The report said that the renewed momentum has shifted the world closer to eliminating many of the conditions that take their greatest toll among the poor. Thanks to the new global strategy, a regular supply of quality-assured, cost-effective medicines and support from global partners.
Support from those countries, which are endemic for these diseases, and their partners have helped fast-track actions and initiatives that are now having a measurable impact in affected countries and considerable scaling up of preventive chemotherapy. In 2010 alone, 711 million people received treatment for at least one of the four diseases targeted for preventive chemotherapy which include lymphatic filariasis, onchocerciasis, schistosomiasis and soil-transmitted helminthiases.
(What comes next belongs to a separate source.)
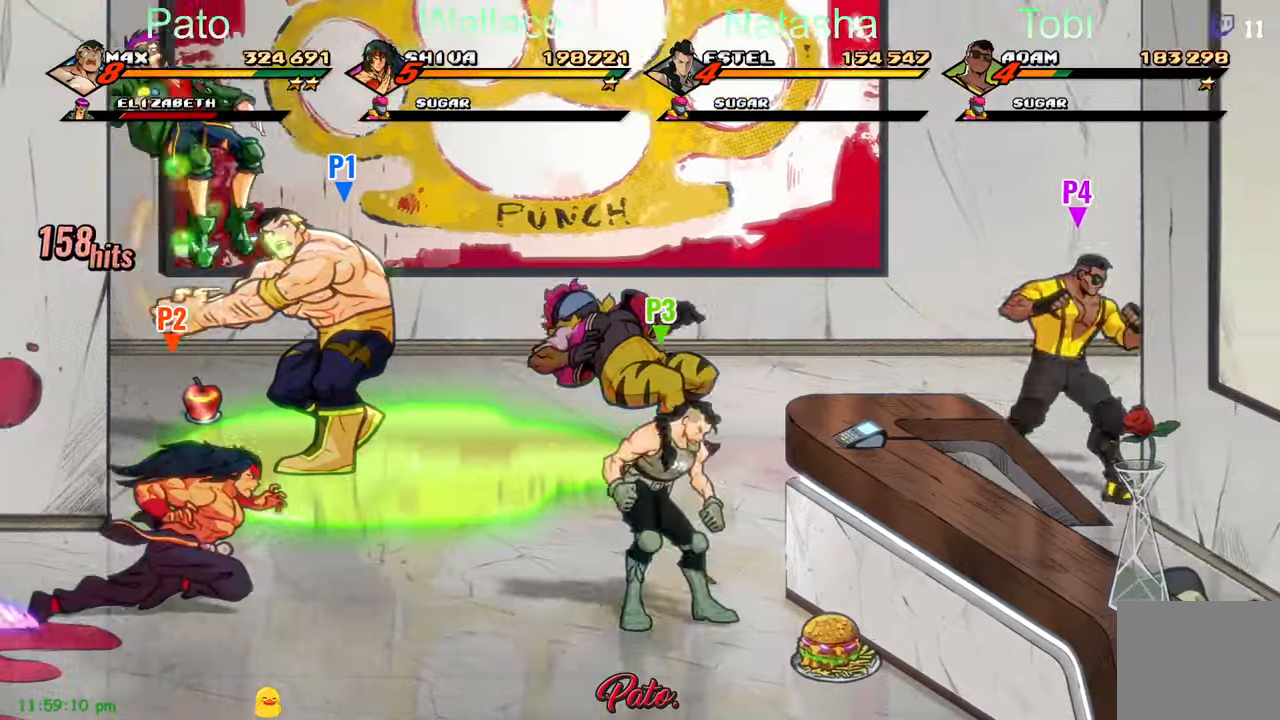
{"buttons": ["L1", "DPAD_RIGHT"], "left_stick": "center", "events": [[150, "DPAD_RIGHT", "down"], [416, "L1", "down"]]}
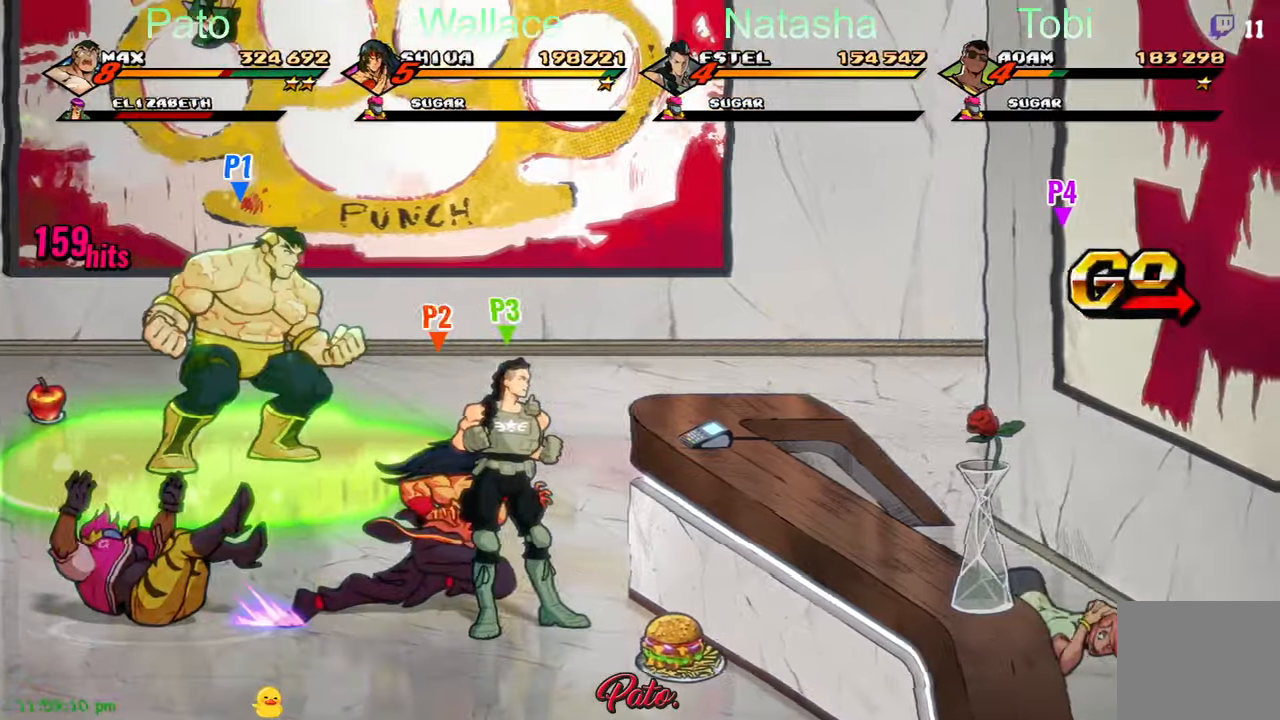
{"buttons": [], "left_stick": "center", "events": [[33, "L1", "up"], [83, "DPAD_RIGHT", "up"]]}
Dr Margaret Chan, director-general, WHO, said that, "The challenge now is to strengthen capacity of national disease programs in endemic countries and streamline supply chains to get the drugs to the people who need them, when they need them."
Over the next five years, WHO projects that the treatment for schistocomiasis (bilharzia) will reach 235 million people. This will be achieved by increasing availability of medicines (praziquantel) using gifts of medicines and improved distribution at country level.